__Work item__
Read through the records below and copy each line that uses the word "Firebase".

Saved entries:
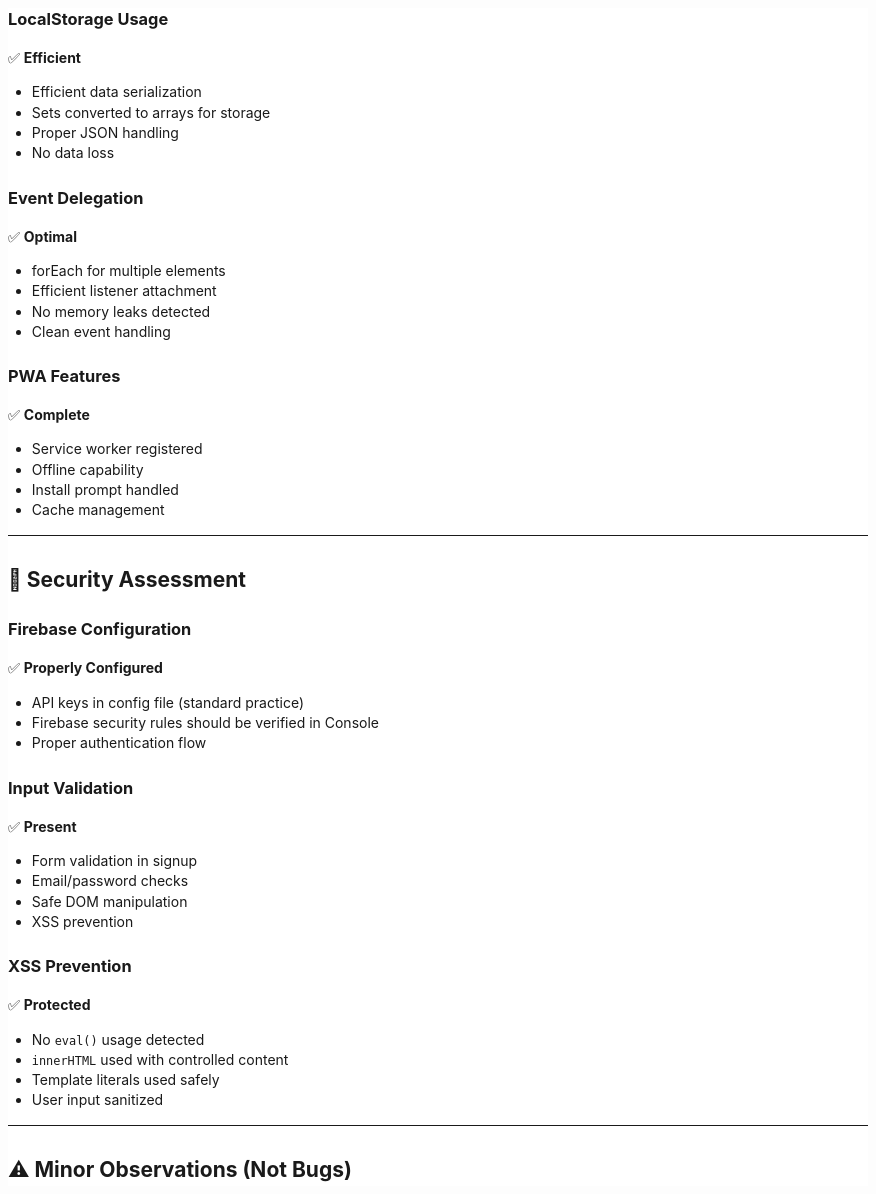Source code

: ### LocalStorage Usage
✅ **Efficient**
- Efficient data serialization
- Sets converted to arrays for storage
- Proper JSON handling
- No data loss

### Event Delegation
✅ **Optimal**
- forEach for multiple elements
- Efficient listener attachment
- No memory leaks detected
- Clean event handling

### PWA Features
✅ **Complete**
- Service worker registered
- Offline capability
- Install prompt handled
- Cache management

---

## 🔐 Security Assessment

### Firebase Configuration
✅ **Properly Configured**
- API keys in config file (standard practice)
- Firebase security rules should be verified in Console
- Proper authentication flow

### Input Validation
✅ **Present**
- Form validation in signup
- Email/password checks
- Safe DOM manipulation
- XSS prevention

### XSS Prevention
✅ **Protected**
- No `eval()` usage detected
- `innerHTML` used with controlled content
- Template literals used safely
- User input sanitized

---

## ⚠️ Minor Observations (Not Bugs)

__Output of the exercise__
### Firebase Configuration
- Firebase security rules should be verified in Console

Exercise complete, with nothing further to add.